It's been about 5 months since we started testing Triage. There've been a fair number of hiccups, and there's still plenty of work to be done refining the criteria, but at this point I think the process is working pretty well: with over 1800 questions reviewed every day on average (over 20% of all questions asked), these dedicated reviewers tirelessly sort a huge number of questions into categories that make them easier for the rest of us to deal with.
Some quick stats:
50% of questions triaged as Looks OK actually get answered - while only 9% end up with a negative score.
73% of questions triaged as Unsalvageable get closed and/or deleted, while only 2% end up with a positive score.
29% of questions triaged as Should Be Improved get closed and/or deleted, and 33% get answered.
It's that last category I want to address... It is, as it was intended to be, a sort of limbo: no immediate action results from such categorization, but rather the question waits for some sort of intervention to save or damn it. Questions put there run the gamut from merely poorly-written to deeply-flawed. We do offer tools to help folks salvage such questions, but that still requires a lot of skill and care - many questions, particularly those where the original author is absent or uncooperative, simply won't make it.

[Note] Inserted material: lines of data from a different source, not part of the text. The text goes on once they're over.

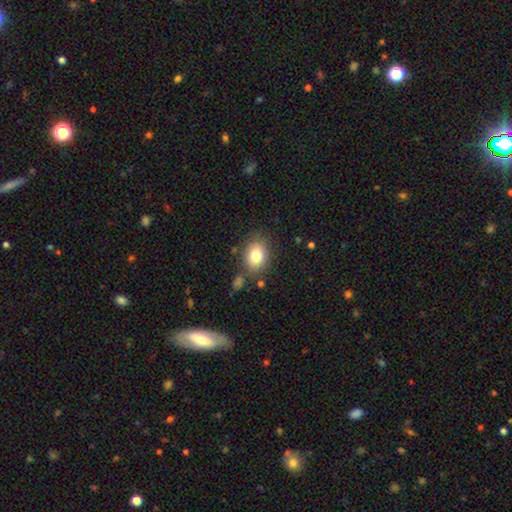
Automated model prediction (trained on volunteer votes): A smooth galaxy with no disk features (81%) that is in between round and cigar-shaped (63%).

Vote fractions:
- Smooth or featured? smooth: 81% / featured or disk: 10% / star or artifact: 9%
- How rounded? in between: 63% / round: 35% / cigar-shaped: 1%
- Merging? none: 78% / minor disturbance: 13% / merger: 5% / major disturbance: 4%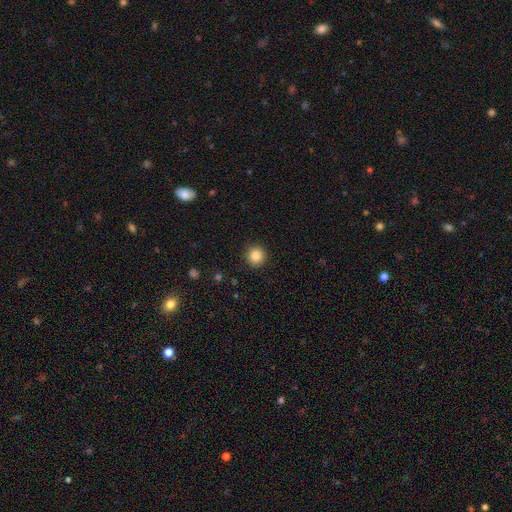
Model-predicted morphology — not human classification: This is clearly a smooth galaxy (85%). How rounded: clearly round (95%). Merging: clearly none (92%).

David Fullerton had an analogy for this that I like quite a bit: he compared these questions to objects drifting down a river, with folks standing on the shore with poles dragging in what looked interesting to them.
Eventually, anything of value would be either claimed or washed out to sea. Right now, with the cooperation of a large number of reviewers in the Help and Improvement queue, roughly a third of these questions are hooked in by someone on shore...
...The rest should meet the Kraken.
I propose the following criteria for automatically deleting these questions, based on those for the automatic deletion of abandoned, closed questions:
- Triaged as "Should Be Improved" more than 9 days ago
- Score <= 0
- Not closed
- Not locked
- No answers with a score > 0
- No accepted answer
- No edits in the past 9 days
If you're interested in seeing what this would catch, here's a SEDE query.
Play around with this a bit, if you would - I'm not seeing a lot of stuff worth keeping here, but it's likely that I'm missing something; if you've suggestions for better criteria for this, post 'em below.